Nanoscale organization in the cell membrane dynamically modulates the biophysics of voltage-gated sodium channels

Precise regulation of ion channel biophysics is an essential life process that governs electrical signaling in excitable tissues. Many ion channels including voltage-gated Na+ channels (NaVs) exist in the membrane as clusters, which show distinct biophysical behavior not predicted by single-channel measurements. In both heterologous and native systems, we report that single-channel-based predictions significantly overestimated Na+ current (INa) amplitudes from multi-channel clusters. Computational modeling suggested that these observations could reflect interactions between adjacent channels, such as recently reported between NaVs, and identified specific biophysical consequences thereof.
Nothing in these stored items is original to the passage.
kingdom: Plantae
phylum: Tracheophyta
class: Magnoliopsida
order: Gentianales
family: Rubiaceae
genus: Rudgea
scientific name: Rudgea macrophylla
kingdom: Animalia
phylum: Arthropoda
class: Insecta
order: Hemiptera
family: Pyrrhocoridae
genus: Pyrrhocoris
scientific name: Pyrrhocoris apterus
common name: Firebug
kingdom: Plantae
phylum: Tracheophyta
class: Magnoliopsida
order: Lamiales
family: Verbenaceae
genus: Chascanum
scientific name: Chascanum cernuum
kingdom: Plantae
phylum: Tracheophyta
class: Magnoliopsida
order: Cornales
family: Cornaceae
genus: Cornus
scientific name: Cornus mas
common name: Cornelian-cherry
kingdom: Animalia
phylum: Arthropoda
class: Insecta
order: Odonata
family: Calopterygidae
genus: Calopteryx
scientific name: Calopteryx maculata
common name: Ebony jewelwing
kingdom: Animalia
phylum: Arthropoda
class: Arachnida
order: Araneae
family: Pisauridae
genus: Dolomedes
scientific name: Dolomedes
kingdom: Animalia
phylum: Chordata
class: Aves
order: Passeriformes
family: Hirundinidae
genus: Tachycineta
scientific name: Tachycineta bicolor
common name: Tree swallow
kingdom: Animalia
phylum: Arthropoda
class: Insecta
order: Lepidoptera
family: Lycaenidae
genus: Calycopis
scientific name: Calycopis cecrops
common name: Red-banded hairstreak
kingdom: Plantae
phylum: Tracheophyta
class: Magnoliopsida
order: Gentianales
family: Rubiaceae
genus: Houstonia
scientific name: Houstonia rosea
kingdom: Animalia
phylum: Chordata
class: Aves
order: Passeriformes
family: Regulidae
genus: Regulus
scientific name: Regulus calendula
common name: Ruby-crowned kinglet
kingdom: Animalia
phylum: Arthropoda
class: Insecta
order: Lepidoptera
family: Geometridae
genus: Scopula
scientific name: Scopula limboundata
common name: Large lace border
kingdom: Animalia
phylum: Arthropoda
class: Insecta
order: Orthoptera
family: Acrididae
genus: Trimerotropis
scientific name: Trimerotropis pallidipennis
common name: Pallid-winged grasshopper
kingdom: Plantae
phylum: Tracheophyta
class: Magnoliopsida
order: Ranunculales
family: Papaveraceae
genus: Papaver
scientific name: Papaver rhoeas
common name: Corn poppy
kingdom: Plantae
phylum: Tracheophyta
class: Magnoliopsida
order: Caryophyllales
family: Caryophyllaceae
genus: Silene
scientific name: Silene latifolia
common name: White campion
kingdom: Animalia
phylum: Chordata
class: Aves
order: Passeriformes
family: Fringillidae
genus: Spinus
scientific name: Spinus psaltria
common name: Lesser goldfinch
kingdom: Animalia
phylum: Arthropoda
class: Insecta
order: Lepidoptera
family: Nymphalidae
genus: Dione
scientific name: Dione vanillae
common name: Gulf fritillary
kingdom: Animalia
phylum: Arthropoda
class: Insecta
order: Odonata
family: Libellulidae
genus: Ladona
This updated model not only accurately predicted behaviors observed from NaV clusters and consequent cellular physiology, but also suggested the possibility that clustered NaVs may respond differently to use-dependent pharmacological agents. Experiments validated the latter prediction and further identified modulation of clustering as a novel approach to correcting macroscopic electrophysiological dysfunction resulting from NaV defects linked to life-threatening arrhythmias and seizures. Thus, our study not only motivates a fundamental revision of how ion channels behave when clustered but also highlights resulting biophysical effects as important considerations for pharmacology and a potential therapeutic target to address human disease.